Other peers in the same mesh can access this user-provided dictionary of metadata via the presence graph at Self::graph() and when evaluating connection requests using Self::set_connection_request_handler(). Use Self::set_peer_metadata() or Self::set_peer_metadata_json_str() to set this value.

This is a convenience property that wraps Self::peer_metadata_json_str().

pub fn set_connection_request_handler<F: IntoOption<impl 'static + Send + Sync + Fn(ConnectionRequest) -> ConnectionRequestAuthorization>>( &self, handler_or_none: F, )

Set this handler to control which peers in a Ditto mesh can connect to the current peer.

Each peer in a Ditto mesh will attempt to connect to other peers that it can reach. By default, the mesh will try and establish connections that optimize for the best overall connectivity between peers. However, you can set this handler to assert some control over which peers you connect to.

If set, this handler is called for every incoming connection request from a remote peer and is passed the other peer’s peer_key, peer_metadata, and identity_service_metadata. The handler can then accept or reject the request by returning an according ConnectionRequestAuthorization value. When the connection request is rejected, the remote peer may retry the connection request after a short delay.

Connection request handlers must reliably respond to requests within a short time: if a handler takes too long to return, the connection request will fall back to being denied. The response –currently— times out after 10 seconds, but this exact value may be subject to change in future releases.

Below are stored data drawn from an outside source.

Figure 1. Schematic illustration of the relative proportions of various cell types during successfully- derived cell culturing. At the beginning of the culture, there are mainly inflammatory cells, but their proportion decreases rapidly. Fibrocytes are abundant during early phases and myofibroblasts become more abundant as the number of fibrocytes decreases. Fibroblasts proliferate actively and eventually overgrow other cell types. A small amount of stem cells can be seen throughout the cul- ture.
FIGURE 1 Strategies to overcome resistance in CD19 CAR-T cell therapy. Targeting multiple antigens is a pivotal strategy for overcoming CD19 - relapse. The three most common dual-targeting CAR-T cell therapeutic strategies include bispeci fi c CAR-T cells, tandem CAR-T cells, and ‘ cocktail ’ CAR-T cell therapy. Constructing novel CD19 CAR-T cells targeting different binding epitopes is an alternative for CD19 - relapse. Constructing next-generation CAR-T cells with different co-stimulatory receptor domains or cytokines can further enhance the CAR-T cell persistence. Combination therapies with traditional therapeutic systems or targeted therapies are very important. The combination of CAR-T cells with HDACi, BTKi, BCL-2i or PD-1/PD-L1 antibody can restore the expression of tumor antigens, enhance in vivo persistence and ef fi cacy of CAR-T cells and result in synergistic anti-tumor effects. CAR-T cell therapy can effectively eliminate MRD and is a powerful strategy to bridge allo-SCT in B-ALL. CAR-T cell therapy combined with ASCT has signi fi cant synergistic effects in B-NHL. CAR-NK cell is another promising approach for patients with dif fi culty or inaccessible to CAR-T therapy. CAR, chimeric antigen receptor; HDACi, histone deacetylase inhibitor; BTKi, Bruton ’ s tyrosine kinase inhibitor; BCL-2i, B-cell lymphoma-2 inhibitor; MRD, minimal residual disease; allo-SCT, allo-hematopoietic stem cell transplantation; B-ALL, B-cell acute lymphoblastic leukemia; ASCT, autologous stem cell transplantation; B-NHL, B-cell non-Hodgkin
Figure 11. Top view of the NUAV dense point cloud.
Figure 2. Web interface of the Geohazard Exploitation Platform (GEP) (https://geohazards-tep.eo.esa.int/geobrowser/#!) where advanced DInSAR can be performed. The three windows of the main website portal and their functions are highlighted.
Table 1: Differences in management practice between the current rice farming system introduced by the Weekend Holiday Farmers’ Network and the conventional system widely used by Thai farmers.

• Note: the handler is called from a different thread (“background hook”).
• See also: Self::peer_metadata()

Example

/// Let's imagine the app we are maintaining has a bug in `1.2.3`:
const BUGGY_VERSION: &str = "1.2.3";

// We avoid problems in updated versions of our app with these ones by
// rejecting connections to them, like so:
ditto
    .presence()
    .set_connection_request_handler(|connection_request: ConnectionRequest| {
        match connection_request
            .peer_metadata()
            .get("app_version")
            .and_then(|it| it.as_str())
        {
            // Reject peers reporting a known buggy version or reporting no
            // version at all.
            Some(BUGGY_VERSION) | None => return ConnectionRequestAuthorization::Deny,
            Some(_non_buggy_version) => { /* no reason to reject here */ }
        }
        // Potentially other checks/reasons to reject…

        // Eventually:
        ConnectionRequestAuthorization::Allow
    });

// You can also unset the `connection_request_handler` by setting it to `None`.
// This uses the default handler, which accepts all requests.
ditto.presence().set_connection_request_handler(None);

pub fn set_connection_request_handler_async<ConnectionRequestAuthorizationFut>( &self, async_callback: impl 'static + Send + Sync + Fn(ConnectionRequest) -> ConnectionRequestAuthorizationFut, )

where ConnectionRequestAuthorizationFut: 'static + Send + Future<Output = ConnectionRequestAuthorization>,

Convenience around Self::set_connection_request_handler() that allows the callback to be async.

Not responding in time will lead to a handshake timeout, effectively rejecting the peer.